Two Euro 2008 games and two questionable offsides calls against Italy, one on defense, the other on offense, are still being talked about this weekend. First, in the Netherlands opener, van Nistelrooy scores from an obvious offsides position... except for Panucci, who is lying on the ground next to the goal. In fact, UEFA had to defend their referee for a correct interpretation. The call that did not get an explanation was Luca Toni's offsides on a cross from Zambrotta in the Romania match, which disallowed a first half goal. The first call was deemed correct, the second one was a blatant error.
Calling offsides correctly is one of the most difficult officiating duties in sports. In fact, some have argued that it is nearly impossible given the limitations of the human eye and the number of objects that need to be tracked by one assistant referee. Back in 2004, Francisco Belda Maruenda, M.D. of Centro de Salud de Alquerías in Murcia, Spain, took a look at the eye movements necessary along with their associated durations to determine if it was a humanly possible task. Let's look at his logic.
First, some eye physiology definitions are needed:
Saccadic movements - when we shift our eyes' focus from one object to another, we are making a saccadic movement. As an assistant referee (AR) looks from the ball carrier to the last defender to the offensive players, he needs to make several saccadic movements to take in the whole scene.
Vergence movements - there are two types, convergence (changing gaze from objects far away to objects closer to you), and divergence (just the opposite, near to far).
Accomodation - to change the focus of the eye from far to near or near to far, the convexity of the retina lens needs to change.
All of these eye movements, saccadic, vergence and accomodations take time to accomplish. Let's see how Maruenda added these up for an offsides call:
- the AR needs to keep track of at least four objects, the ball, the last two defenders and the offensive receiver of the pass. There may also be more offensive players to track as well.

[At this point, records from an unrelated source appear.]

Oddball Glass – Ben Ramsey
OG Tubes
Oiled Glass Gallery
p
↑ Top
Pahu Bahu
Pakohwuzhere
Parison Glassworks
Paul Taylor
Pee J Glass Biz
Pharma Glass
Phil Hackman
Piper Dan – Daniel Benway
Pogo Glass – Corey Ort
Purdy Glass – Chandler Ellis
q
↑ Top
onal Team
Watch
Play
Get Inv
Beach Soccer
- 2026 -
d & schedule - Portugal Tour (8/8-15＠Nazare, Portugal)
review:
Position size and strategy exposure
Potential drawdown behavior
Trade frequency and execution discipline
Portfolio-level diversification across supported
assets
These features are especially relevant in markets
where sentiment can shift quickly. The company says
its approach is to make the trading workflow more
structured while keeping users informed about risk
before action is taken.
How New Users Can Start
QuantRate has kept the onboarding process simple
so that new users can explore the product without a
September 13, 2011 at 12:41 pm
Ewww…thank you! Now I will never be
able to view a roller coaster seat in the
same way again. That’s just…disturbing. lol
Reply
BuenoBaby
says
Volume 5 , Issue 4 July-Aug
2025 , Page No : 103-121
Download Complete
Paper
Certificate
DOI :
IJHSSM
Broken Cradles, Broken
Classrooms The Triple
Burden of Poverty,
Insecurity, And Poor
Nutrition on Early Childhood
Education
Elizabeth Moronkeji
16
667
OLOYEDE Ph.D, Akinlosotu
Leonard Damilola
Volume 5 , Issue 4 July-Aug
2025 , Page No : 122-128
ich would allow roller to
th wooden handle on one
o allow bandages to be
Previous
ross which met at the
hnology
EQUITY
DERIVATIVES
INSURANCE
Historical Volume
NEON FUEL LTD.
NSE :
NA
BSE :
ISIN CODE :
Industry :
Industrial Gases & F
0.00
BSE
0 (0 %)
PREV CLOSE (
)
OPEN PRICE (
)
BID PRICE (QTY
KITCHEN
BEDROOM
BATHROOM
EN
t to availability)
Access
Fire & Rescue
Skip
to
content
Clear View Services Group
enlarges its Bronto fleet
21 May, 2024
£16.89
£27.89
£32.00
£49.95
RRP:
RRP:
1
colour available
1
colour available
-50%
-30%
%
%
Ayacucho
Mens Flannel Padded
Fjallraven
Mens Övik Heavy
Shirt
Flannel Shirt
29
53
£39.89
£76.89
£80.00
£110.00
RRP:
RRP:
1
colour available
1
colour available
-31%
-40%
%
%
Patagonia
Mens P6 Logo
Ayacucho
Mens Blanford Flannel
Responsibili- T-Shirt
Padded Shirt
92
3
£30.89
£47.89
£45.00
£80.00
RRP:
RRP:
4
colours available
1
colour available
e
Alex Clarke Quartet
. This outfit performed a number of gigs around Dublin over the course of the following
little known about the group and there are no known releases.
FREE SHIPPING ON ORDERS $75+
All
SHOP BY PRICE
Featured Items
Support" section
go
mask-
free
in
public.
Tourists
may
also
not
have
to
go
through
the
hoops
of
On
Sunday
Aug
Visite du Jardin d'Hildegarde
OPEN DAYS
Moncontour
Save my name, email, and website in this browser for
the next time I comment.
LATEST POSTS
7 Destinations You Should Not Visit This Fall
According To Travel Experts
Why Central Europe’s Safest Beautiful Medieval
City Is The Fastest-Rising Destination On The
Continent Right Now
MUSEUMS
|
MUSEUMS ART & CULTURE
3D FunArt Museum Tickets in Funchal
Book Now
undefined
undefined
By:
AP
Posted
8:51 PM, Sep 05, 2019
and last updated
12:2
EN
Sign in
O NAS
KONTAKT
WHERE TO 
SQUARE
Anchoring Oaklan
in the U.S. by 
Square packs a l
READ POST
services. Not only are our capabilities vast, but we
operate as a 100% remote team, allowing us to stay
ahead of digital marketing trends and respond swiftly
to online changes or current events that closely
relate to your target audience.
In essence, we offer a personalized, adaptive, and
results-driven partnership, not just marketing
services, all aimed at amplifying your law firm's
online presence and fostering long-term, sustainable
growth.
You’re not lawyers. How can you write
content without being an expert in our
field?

- to make saccadic movements from the first object to each of the remaining objects will take about 130ms for the first object and then another 10ms per object after that. With four objects to track, that would be a total of about 160ms.
- if some of the players are on the far side of the field and some on the near side, then a vergence movement and an accomodation would be required, taking an additional 360ms for the accomodation and 640ms for the far to near vergence movement.
- of course, the players are constantly moving during the play, so their position is changing rapidly. If the speed of an offensive player is assumed to be 7.14 m/s, then in 100ms, they will have moved 71cm. This movement could be the difference between an onside position and an offside position. See the diagrams below (taken directly from the article)
Top: No offside, players in correct position.
Bottom: 100 ms later (players' velocity 7.14 m/s), offsides
The conclusion then, is that the total time needed for the AR to focus on at least four different objects in sequential order and process their positions cognitively is beyond the 100ms that would be needed for an offensive player to move from an onside position when the ball is played to a perceived offsides position when the AR finally focuses on him.
There have been some responses to Maruenda's logic, mainly centered on the fact that ARs have long known they can't watch the ball and the last defender, so they instead listen for the sound of the ball being struck while staying focused on the line of defense. This method may be used, but the sound of the crowd, the muted sound of the boot on the ball and the slower speed of sound may also have an effect on this judgement.
There is technology being developed to make offsides calls with multiple cameras, etc., but FIFA is not in favor of taking the flag away from the AR yet, just as they are against obvious goal line technology to watch for goals. It appears the debates and arguments will live on for the near future.